Eating enough/getting enough protein vs only eating when hungry. Thoughts? What do you do?

MrsH78
MrsH78 Posts: 46 Member
edited November 2024 in Food and Nutrition
Sorry is this is elsewhere but I'm feeling a bit confused.
MFP has my calories set at 1550. I'm 5'8 and 229lbs (aiming for around 168lbs). I'm quite sedentary apart from my exercise (and chasing a 13 month old around). I'm still feeding my daughter so I upped my calories to 1600.
I'd lost a lot of weight before i got pregnant this time but due to complications which meant I couldn't work out and a general 'feeling sorry for myself' i gained quite a bit during pregnancy, then having a baby who refused to sleep I got very down and sought comfort in crap food.
Anyway, i'm back on the fitness train now and I try to go by the rules - eat when hungry, stop when full and never forbid myself anything. But i'm paying closer attention to my macros this time and finding i'm way under on my protein. Sometimes i'm quite under on my calories also.

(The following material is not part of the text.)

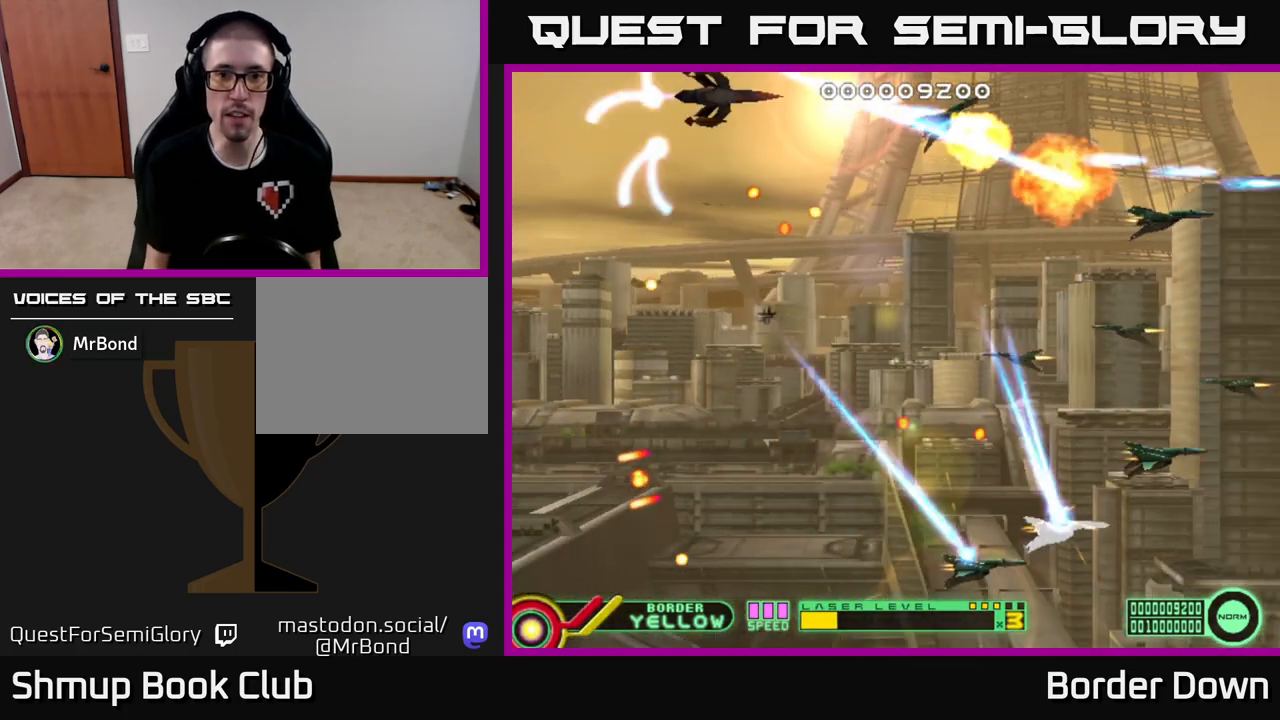
{"buttons": ["A", "DPAD_RIGHT"], "left_stick": "down", "right_stick": "center", "events": [[67, "DPAD_UP", "up"], [100, "A", "up"], [167, "A", "down"], [233, "A", "up"], [317, "A", "down"], [383, "DPAD_DOWN", "down"], [417, "A", "up"], [483, "A", "down"], [500, "DPAD_DOWN", "up"]]}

I'm not sweating the calories thing because i don't eat back my exercise calories and a deficit is always good when I've so much to lose, but.... i'm tired a lot (and not just because of my baby) and my nails are in really bad condition. I can't help but think it's because of the lack of protein.
But in order to get more protein id have to eat more and while i feel tired, i don't feel hungry and so I can't bring myself to eat just for the sake of it. That attitude is why i'm overweight in the first place and being in control makes it hard for me go against what I want to do (i.e. only eat when hungry). My husband has said i should have a protein shake after a workout and before bed but they make me very very thirsty to the point where I struggle to sleep!! Also if I'm not hungry i can't stomach one!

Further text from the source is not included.